I am using the Exploration in conjunction with PPO for my external env and was trying to get a better handle on how that interacts with the RLlib default model (with the LSTM:True).
I see that it has:
"feature_dim": 288, # Dimensionality of the generated feature vectors. "inverse_net_hiddens": , # Hidden layers of the "inverse" model. "inverse_net_activation": "relu", # Activation of the "inverse" model. "forward_net_hiddens": , # Hidden layers of the "forward" model. "forward_net_activation": "relu", # Activation of the "forward" model.
My understanding is thus:
- Take the current observation and run it through a model (one that is added by the exploration module, and is trained inside of it) which then converts entire observation down to 288 feature vector. Is this one-hot encoded? Or 288 different values?

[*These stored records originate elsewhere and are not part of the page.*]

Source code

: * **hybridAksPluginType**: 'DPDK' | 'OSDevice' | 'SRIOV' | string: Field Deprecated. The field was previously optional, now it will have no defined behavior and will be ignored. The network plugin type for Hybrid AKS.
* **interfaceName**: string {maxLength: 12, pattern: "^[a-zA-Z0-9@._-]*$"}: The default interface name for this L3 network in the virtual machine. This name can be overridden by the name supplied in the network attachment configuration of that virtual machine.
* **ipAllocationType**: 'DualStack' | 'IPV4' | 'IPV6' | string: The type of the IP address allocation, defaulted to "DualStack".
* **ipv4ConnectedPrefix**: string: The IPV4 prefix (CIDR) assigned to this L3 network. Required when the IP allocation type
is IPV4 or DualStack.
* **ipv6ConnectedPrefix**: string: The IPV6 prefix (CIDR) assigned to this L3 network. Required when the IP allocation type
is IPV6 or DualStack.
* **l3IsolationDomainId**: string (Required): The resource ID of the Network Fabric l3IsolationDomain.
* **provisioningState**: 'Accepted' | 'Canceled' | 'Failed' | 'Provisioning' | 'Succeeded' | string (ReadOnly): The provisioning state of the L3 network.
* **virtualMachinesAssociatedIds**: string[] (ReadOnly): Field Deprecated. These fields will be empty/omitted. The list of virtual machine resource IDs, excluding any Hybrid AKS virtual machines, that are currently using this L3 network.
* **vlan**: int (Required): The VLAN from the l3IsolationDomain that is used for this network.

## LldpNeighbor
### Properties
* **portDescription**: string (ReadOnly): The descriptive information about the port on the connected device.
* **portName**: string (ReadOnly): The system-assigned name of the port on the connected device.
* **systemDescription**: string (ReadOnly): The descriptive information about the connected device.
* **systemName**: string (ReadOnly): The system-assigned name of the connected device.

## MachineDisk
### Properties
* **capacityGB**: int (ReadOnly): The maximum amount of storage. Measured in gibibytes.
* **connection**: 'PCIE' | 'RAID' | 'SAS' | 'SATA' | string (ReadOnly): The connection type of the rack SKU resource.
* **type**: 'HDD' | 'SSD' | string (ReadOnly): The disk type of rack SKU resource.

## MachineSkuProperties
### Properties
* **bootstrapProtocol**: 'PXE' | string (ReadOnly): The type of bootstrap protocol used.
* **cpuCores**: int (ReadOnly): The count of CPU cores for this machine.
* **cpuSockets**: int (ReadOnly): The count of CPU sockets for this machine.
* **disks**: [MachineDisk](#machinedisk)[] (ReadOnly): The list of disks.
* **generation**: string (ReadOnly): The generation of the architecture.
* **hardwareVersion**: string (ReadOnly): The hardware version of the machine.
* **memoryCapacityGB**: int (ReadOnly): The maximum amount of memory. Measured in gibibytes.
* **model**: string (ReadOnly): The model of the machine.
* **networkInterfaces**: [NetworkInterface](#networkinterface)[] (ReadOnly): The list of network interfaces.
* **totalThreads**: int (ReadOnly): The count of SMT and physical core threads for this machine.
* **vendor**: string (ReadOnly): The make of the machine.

- Then, given the observation space used in 1) and the action, makes a different 288 feature vector as its prediction for the future observation given the current observation/action
- A little lost here, but here goes: The final, inverse net, tries to predict the action between the current observation and the next observation. Where does the next observation come from? Is it from the forward net (from step 2))? Or does this get fed in later after we actually have the next observation? The documentation also states
only used to train the “feature” net.So this inverse net is trained to guess what action is taken to get from state A to the next state B, and it’s result is used to train 1)?
I would greatly appreciate any help wrapping my mind around the “inverse net” and the questions in 1). As well as any other misunderstandings I may have!